**TEXTO PARA ANÁLISE**:
A revista eletrônica Consultor Jurídico, em sua edição de hoje, traz artigo de Henrique Napoleão Alves, intitulado “Por que o IGF foi arquivado no Senado?"
 
 
 

Por que o IGF foi arquivado no Senado?
 
 
A Constituição de 1988 prevê, desde a sua redação original, a possibilidade de instituição de um imposto sobre grandes fortunas (IGF) por meio de lei complementar (artigo 153, VII). De lá pra cá, vários projetos de lei para regulamentar esse imposto foram apresentados, e nenhum deles vingou.
O último deles, Projeto de Lei do Senado 128 de 2008 (PLS 128/08), foi remetido, após protocolo, à análise da Comissão de Assuntos Econômicos do Senado, e lá mesmo foi enterrado, no último dia 9 de fevereiro de 2010, com a aprovação do parecer do relator designado, senador Antonio Carlos Magalhães Junior (DEM-BA). Os argumentos desse parecer em relação ao mérito do PLS 128/08, porém, revelam-se pouco consistentes. Neste texto, procurarei apontar ao leitor tais inconsistências, bem como algumas hipóteses sobre as reais razões por trás desses argumentos e sobre os fatores que levaram o senado a desaprovar, mais uma vez, o IGF.
No mérito, alega primeiramente o senador Antonio Carlos Magalhães Junior que, “apesar de ser louvável o objetivo primordial do PLS, qual seja, a distribuição de renda, entendemos que a instituição do imposto sobre grandes fortunas é um retrocesso e não atingirá as metas imaginadas”. Isso porque, em primeiro lugar, “outros países adotam ou já adotaram o tributo”, sem, contudo, atingir resultados “satisfatórios”.

**Entradas de dados armazenadas**:
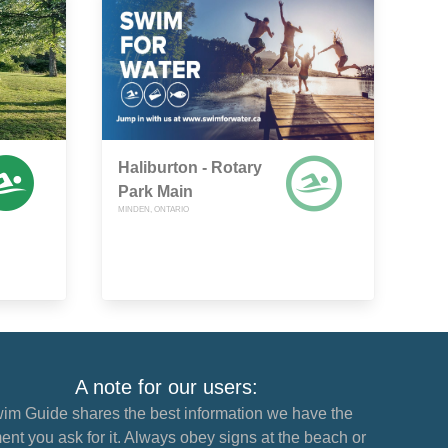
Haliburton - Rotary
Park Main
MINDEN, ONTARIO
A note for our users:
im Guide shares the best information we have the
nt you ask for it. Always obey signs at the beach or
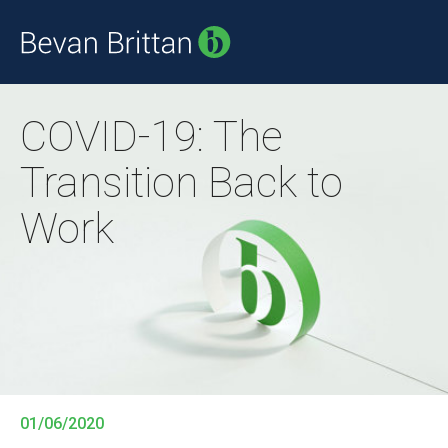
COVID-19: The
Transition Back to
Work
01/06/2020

==

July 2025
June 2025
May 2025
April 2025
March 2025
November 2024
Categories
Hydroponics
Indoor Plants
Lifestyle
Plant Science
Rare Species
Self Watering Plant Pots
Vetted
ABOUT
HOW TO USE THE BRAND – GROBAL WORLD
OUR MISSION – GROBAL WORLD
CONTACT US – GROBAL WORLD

**TAREFAS E EXERCÍCIOS**:
1. Transcreva, por favor, o trecho do texto sobre o IGF que começa nas palavras "A revista eletrônica" e termina depois de "nenhum deles vingou.".
2. Diga se cada afirmação a seguir concorda com o texto sobre o IGF. Responda sim ou não e cite as palavras do texto que decidem. (a) O PLS 128/08 foi barrado na Comissão de Assuntos Econômicos do Senado. (b) O relator designado era senador pelo PT. (c) A Constituição de 1988 só passou a prever o IGF depois de uma emenda.

**RESPOSTAS POR TAREFA**:
1.
A revista eletrônica Consultor Jurídico, em sua edição de hoje, traz artigo de Henrique Napoleão Alves, intitulado “Por que o IGF foi arquivado no Senado?"
 
 
 

Por que o IGF foi arquivado no Senado?
 
 
A Constituição de 1988 prevê, desde a sua redação original, a possibilidade de instituição de um imposto sobre grandes fortunas (IGF) por meio de lei complementar (artigo 153, VII). De lá pra cá, vários projetos de lei para regulamentar esse imposto foram apresentados, e nenhum deles vingou.

2.
(a) Sim: "foi remetido, após protocolo, à análise da Comissão de Assuntos Econômicos do Senado, e lá mesmo foi enterrado"
(b) Não: "senador Antonio Carlos Magalhães Junior (DEM-BA)"
(c) Não: "prevê, desde a sua redação original, a possibilidade de instituição de um imposto sobre grandes fortunas (IGF)"